When he was young, he would periodically go wild, especially if you fed him catnip, toyed a string in front of him, or lay down on the ground with your head next to his paws. Mark was laying next to him once while he turned wild and he latched on to Mark’s head with all fours with his claws.
He also went through a stage where he would catch and kill birds and mice and leave them in the backyard. I learned the hard way that you could never be sure where he would leave them when I stepped on a mouse in my bare feet and felt its guts squeeze up between my toes. There was also an unfortunate episode where he caught a wild mouse and brought it inside, where it escaped.
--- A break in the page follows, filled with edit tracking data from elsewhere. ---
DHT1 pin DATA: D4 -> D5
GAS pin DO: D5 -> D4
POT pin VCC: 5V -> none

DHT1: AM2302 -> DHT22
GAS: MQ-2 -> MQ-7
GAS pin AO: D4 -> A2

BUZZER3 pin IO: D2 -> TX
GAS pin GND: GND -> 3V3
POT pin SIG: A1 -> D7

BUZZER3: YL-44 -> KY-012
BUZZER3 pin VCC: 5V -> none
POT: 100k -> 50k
Hazle hated cars in his youth. Once, Mom got in the family van and started driving off on some errands when a tornado broke loose in the van. It turned out that someone had left a window open and Hazle had crawled inside and fallen asleep in a blanket he found there. He must have been pretty concerned when he woke up and found himself in a moving vehicle. Mom tried to talked to him gently to keep him calm while she turned around and took him home.
Hazle has been taken to school for show and tell a couple of times, too. He escaped in the school parking lot once, and Mark and I spent several minutes trying to coax him out from under the car and hoping that he wouldn’t run off.
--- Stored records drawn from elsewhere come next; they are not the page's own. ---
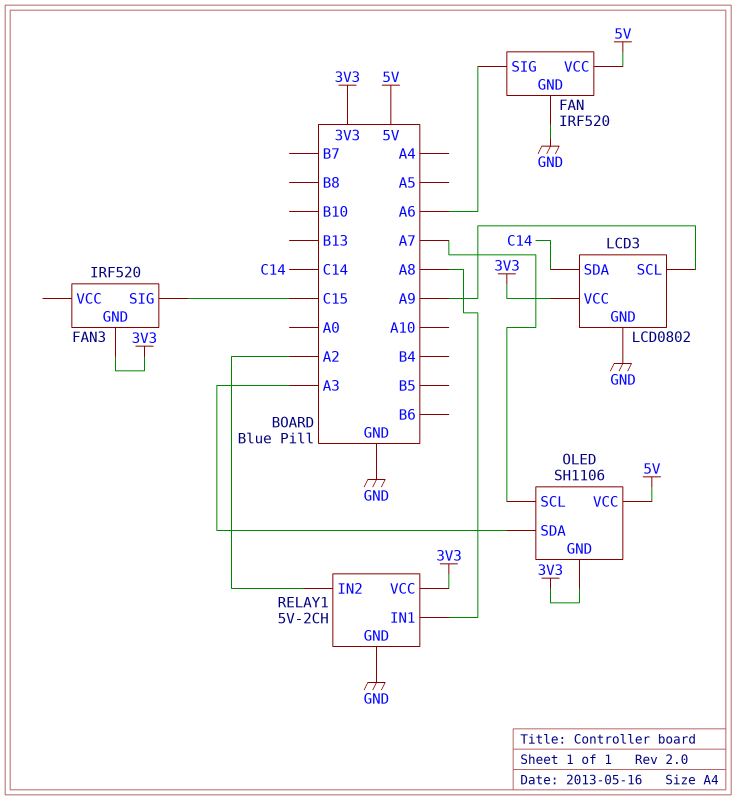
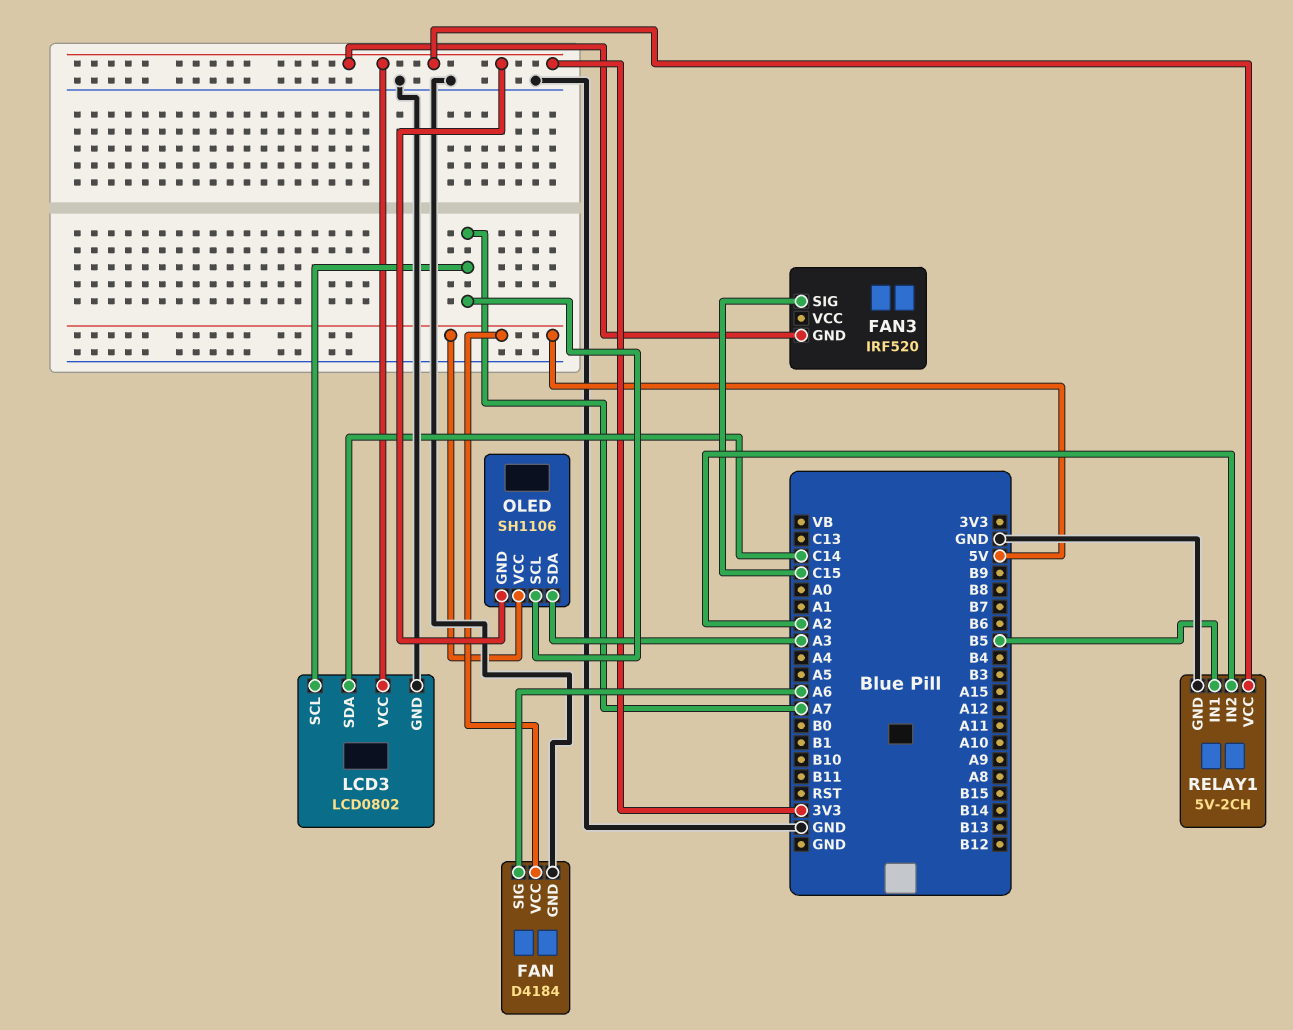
FAN: IRF520 -> D4184
LCD3 pin SCL: A9 -> A7
RELAY1 pin IN1: A8 -> B5

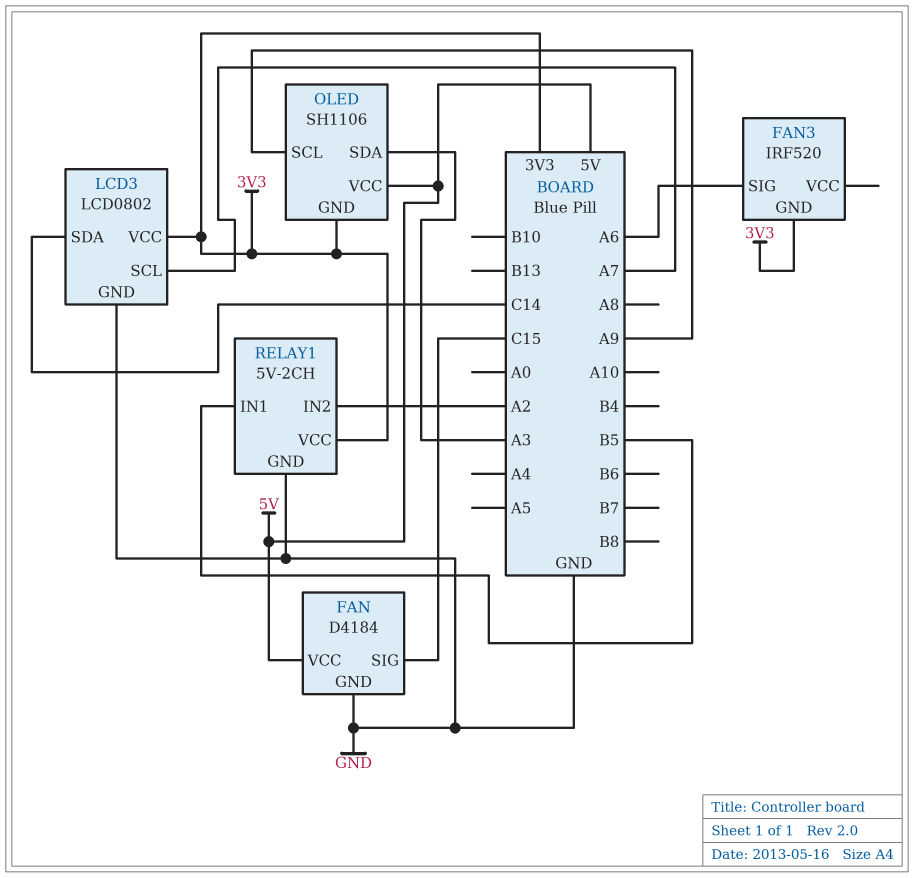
FAN pin SIG: A6 -> C15
FAN3 pin SIG: C15 -> A6
OLED pin SCL: A7 -> A9

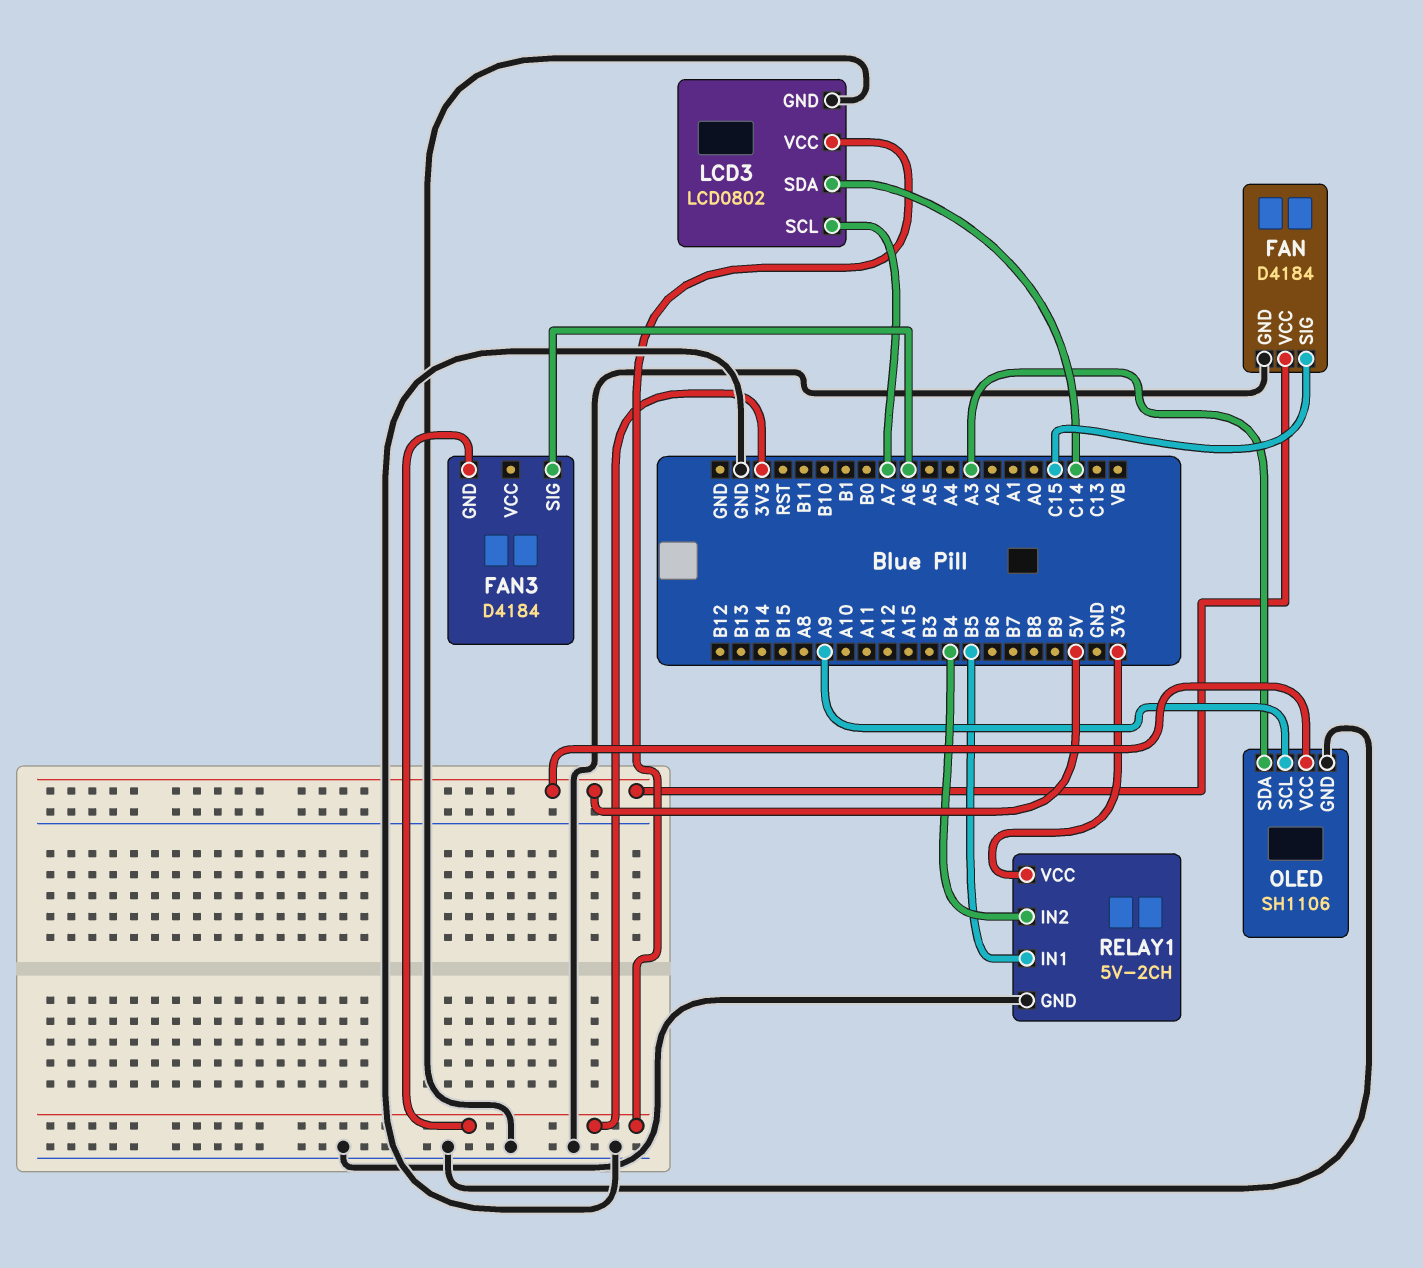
FAN3: IRF520 -> D4184
OLED pin GND: 3V3 -> GND
RELAY1 pin IN2: A2 -> B4

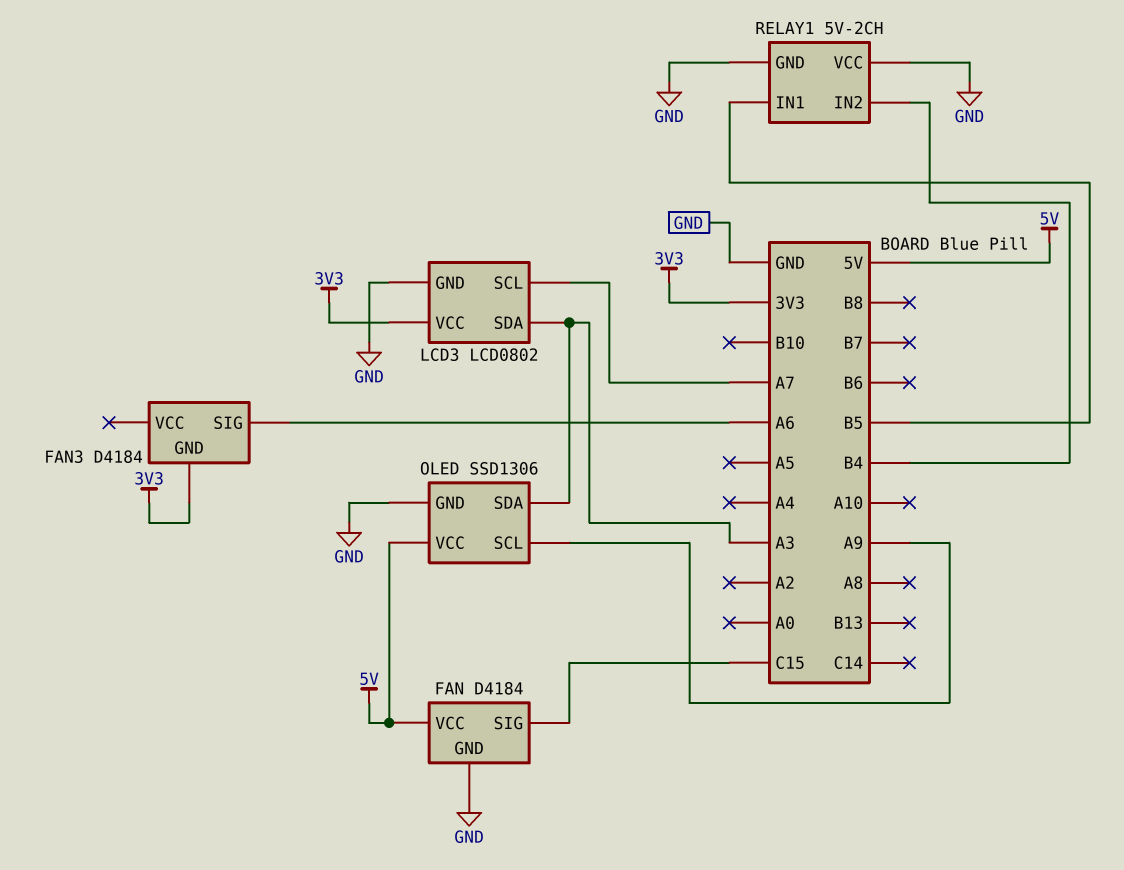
LCD3 pin SDA: C14 -> A3
OLED: SH1106 -> SSD1306
RELAY1 pin VCC: 3V3 -> GND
During the summers, Hazle found a lot of entertainment from passing cars. On warm evenings, he would sit in the middle of the road, staring haughtily at anyone who walked by. Should a car chance to drive by, he would stare it down. The car would start going slower and slower, and since the cat wouldn’t move, eventually the car would come to a complete stop. Then the driver would often honk, and sometimes even get out of the car to physically move him. At this point, he would calmly and deliberately get up and walk slowly away, moving to a new spot in the road where he could wait for another car to come by.
Hazle has always been a good comfort cat. If anyone was every feeling sick or sad, before long, he would wander over to them and sit down on their lap. It’s possible that he was mostly interested in being held and getting petted, but he was also great for a lot of kids. Especially me. He got me through a lot of melancholy days in my teenagehood.
He was a tough cat, especially considering how little medical attention he received in his life. He got sick three times during the last seven years of his life that required veterinary attention, but he never got taken in for preventative care, and he never complained when he was sick, he just looked all droopy and stopped eating. But no caterwauling!